>>>>
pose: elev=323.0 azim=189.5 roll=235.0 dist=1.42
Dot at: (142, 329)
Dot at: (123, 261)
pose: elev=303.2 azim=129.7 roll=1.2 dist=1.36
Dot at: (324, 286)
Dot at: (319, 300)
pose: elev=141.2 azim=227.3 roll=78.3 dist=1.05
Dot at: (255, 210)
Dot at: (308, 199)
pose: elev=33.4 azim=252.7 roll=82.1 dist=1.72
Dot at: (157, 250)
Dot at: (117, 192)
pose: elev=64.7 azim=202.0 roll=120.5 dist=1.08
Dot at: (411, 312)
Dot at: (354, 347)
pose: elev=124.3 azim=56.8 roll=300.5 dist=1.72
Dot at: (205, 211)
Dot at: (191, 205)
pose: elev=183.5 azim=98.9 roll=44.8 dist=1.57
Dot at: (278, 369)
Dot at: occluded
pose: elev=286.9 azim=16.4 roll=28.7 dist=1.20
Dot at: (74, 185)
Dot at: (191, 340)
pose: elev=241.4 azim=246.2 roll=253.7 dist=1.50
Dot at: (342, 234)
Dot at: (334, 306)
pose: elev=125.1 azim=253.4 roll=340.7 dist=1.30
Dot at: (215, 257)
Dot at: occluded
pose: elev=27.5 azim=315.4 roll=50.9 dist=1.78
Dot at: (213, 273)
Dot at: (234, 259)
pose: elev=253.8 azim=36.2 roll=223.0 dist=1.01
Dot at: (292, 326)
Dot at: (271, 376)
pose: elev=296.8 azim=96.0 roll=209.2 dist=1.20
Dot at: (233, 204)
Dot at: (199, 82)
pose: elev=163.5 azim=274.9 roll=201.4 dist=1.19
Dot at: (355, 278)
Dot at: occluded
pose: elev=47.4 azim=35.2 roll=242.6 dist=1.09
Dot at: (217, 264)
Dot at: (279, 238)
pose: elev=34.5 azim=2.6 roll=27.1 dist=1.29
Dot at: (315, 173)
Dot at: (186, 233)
<<<<
§ Job: Give the stretch of the records from the line containing "pose: elev=64.7 azim=202.0" through the last line as a JSON list of strings, with one string per line and blank lines left out.

§ Result:
[
  "pose: elev=64.7 azim=202.0 roll=120.5 dist=1.08",
  "Dot at: (411, 312)",
  "Dot at: (354, 347)",
  "pose: elev=124.3 azim=56.8 roll=300.5 dist=1.72",
  "Dot at: (205, 211)",
  "Dot at: (191, 205)",
  "pose: elev=183.5 azim=98.9 roll=44.8 dist=1.57",
  "Dot at: (278, 369)",
  "Dot at: occluded",
  "pose: elev=286.9 azim=16.4 roll=28.7 dist=1.20",
  "Dot at: (74, 185)",
  "Dot at: (191, 340)",
  "pose: elev=241.4 azim=246.2 roll=253.7 dist=1.50",
  "Dot at: (342, 234)",
  "Dot at: (334, 306)",
  "pose: elev=125.1 azim=253.4 roll=340.7 dist=1.30",
  "Dot at: (215, 257)",
  "Dot at: occluded",
  "pose: elev=27.5 azim=315.4 roll=50.9 dist=1.78",
  "Dot at: (213, 273)",
  "Dot at: (234, 259)",
  "pose: elev=253.8 azim=36.2 roll=223.0 dist=1.01",
  "Dot at: (292, 326)",
  "Dot at: (271, 376)",
  "pose: elev=296.8 azim=96.0 roll=209.2 dist=1.20",
  "Dot at: (233, 204)",
  "Dot at: (199, 82)",
  "pose: elev=163.5 azim=274.9 roll=201.4 dist=1.19",
  "Dot at: (355, 278)",
  "Dot at: occluded",
  "pose: elev=47.4 azim=35.2 roll=242.6 dist=1.09",
  "Dot at: (217, 264)",
  "Dot at: (279, 238)",
  "pose: elev=34.5 azim=2.6 roll=27.1 dist=1.29",
  "Dot at: (315, 173)",
  "Dot at: (186, 233)"
]